OK, so it is no secret that Zynga, Inc. (NASDAQ: ZNGA) screwed its shareholders. You should not be surprised because Zynga is one of these new-age Web 2.0 (or Web 3.0) companies with a split share class that gives the common shareholders no power whatsoever. We warned that shareholders had no say here in our review of a dozen or so companies where shareholders have no power at all.
The company conducted a secondary offering when it was still arguable that the company would have known that its earnings were going to be so weak. Whether or not that is entirely true is up for debate, but what is not at all questionable is that Zynga’s management team has known for weeks and weeks that it was going to suffer a shortfall. The numbers were so bad that the company cannot claim that things came apart just in the last hours of the quarter. Its earnings expectations are now cut in half for 2012 and the analysts ran for the hills this morning with multiple downgrades.
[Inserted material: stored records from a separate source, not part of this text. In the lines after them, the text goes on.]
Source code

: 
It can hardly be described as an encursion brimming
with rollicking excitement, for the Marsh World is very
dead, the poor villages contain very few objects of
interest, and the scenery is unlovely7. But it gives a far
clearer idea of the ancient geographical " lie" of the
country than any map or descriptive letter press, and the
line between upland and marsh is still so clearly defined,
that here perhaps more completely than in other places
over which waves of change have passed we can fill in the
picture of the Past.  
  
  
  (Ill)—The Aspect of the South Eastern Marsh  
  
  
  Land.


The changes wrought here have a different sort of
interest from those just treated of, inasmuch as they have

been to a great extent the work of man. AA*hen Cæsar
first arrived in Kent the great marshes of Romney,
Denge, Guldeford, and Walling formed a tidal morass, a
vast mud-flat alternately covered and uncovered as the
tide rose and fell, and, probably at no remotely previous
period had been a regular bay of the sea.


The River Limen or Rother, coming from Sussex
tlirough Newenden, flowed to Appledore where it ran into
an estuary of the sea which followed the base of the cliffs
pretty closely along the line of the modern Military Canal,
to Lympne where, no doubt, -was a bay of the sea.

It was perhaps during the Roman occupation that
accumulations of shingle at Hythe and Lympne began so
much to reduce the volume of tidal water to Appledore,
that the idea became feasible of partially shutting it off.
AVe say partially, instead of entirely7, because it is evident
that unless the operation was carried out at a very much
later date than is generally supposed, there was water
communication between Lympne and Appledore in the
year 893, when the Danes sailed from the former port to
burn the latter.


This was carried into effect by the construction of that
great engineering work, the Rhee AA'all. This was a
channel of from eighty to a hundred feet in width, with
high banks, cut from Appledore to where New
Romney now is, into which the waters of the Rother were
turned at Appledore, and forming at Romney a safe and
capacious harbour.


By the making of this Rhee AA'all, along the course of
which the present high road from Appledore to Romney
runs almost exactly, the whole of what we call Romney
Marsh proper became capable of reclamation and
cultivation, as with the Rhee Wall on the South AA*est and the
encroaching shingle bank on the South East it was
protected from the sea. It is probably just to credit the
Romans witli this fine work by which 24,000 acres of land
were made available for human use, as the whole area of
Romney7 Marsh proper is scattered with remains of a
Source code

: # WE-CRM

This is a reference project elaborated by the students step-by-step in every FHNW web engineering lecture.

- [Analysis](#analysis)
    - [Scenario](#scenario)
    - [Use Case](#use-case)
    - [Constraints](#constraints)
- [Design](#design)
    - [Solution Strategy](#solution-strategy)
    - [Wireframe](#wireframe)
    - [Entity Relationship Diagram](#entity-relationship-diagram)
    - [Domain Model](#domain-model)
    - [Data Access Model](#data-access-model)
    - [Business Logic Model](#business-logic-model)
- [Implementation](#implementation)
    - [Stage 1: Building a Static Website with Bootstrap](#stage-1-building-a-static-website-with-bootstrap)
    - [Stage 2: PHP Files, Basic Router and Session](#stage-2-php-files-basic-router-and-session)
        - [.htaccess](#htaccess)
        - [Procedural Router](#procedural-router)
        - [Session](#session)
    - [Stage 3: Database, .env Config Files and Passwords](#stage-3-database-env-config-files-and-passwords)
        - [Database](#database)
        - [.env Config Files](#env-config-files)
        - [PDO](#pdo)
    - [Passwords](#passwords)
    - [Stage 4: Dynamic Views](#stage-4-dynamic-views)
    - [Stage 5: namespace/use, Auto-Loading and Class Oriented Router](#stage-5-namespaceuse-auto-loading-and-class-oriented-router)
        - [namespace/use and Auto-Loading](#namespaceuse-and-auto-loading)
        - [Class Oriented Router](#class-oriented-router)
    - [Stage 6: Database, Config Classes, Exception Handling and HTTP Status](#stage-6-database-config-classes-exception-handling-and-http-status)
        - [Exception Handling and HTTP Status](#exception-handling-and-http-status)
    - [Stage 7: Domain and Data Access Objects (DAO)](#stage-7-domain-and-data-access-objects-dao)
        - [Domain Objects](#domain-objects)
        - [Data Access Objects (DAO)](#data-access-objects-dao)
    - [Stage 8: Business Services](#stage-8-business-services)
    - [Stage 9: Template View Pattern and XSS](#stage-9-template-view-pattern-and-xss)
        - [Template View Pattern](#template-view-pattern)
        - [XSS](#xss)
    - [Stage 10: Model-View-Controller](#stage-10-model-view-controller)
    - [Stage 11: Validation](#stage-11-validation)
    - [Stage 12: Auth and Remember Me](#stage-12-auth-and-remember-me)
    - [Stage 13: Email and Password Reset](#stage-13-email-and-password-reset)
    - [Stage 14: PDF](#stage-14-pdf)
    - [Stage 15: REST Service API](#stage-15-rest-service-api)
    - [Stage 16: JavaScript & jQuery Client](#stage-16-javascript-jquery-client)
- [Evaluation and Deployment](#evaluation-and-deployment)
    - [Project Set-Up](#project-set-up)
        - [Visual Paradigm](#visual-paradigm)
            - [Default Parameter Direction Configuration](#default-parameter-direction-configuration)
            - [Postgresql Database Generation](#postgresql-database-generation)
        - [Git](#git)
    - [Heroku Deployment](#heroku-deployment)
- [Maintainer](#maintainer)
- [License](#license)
Now Zynga will get to face something new, even if shareholders have no voting power. The lawyers are coming. You can expect that the class action suits will start to pile up. We have already seen three such “pre-class” announcements today on the newswires:
- Bronstein, Gewirtz & Grossman, LLC Announces Investigation of Zynga, Inc.
- The Law Firm of Levi & Korsinsky, LLP Launches an Investigation into Possible Breaches of Fiduciary Duty by Zynga, Inc.
- The Law Firm of Levi & Korsinsky, LLP Launches an Investigation into Possible Breaches of Fiduciary Duty by Zynga, Inc.
Zynga shares are down 39.3% at $3.08 and we have seen more than 82 million shares traded with an hour still left in the trading day. The prior post-IPO range was $4.45 to $15.91. Facebook, Inc. (NASDAQ: FB) is down 6.6% at $27.40 ahead of its earnings and the Global X Social Media Index ETF (NASDAQ: SOCL) is down 1.7% at $12.45 in sympathy.
Don’t be shocked that Zynga is going to be sued. These “investigation” announcements will definitely become shareholder class action suits. We have seen this movie before. Our only question is whether or not the brokerage firms behind the secondary offering are liable too.